What is required. Convert the data below, from the line with "scientific name: Lysimachia monelli" to the line with "scientific name: Jatropha pelargoniifolia" (both included), into a JSON list of strings with one string per line and no blank lines.

============================================================

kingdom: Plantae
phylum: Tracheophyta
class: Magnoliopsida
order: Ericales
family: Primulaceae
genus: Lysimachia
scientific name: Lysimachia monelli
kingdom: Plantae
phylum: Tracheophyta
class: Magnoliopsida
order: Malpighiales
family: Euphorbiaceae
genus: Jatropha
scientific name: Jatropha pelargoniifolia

============================================================

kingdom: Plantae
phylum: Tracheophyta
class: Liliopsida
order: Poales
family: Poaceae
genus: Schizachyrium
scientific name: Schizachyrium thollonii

============================================================

Exercise solution.
[
  "scientific name: Lysimachia monelli",
  "kingdom: Plantae",
  "phylum: Tracheophyta",
  "class: Magnoliopsida",
  "order: Malpighiales",
  "family: Euphorbiaceae",
  "genus: Jatropha",
  "scientific name: Jatropha pelargoniifolia"
]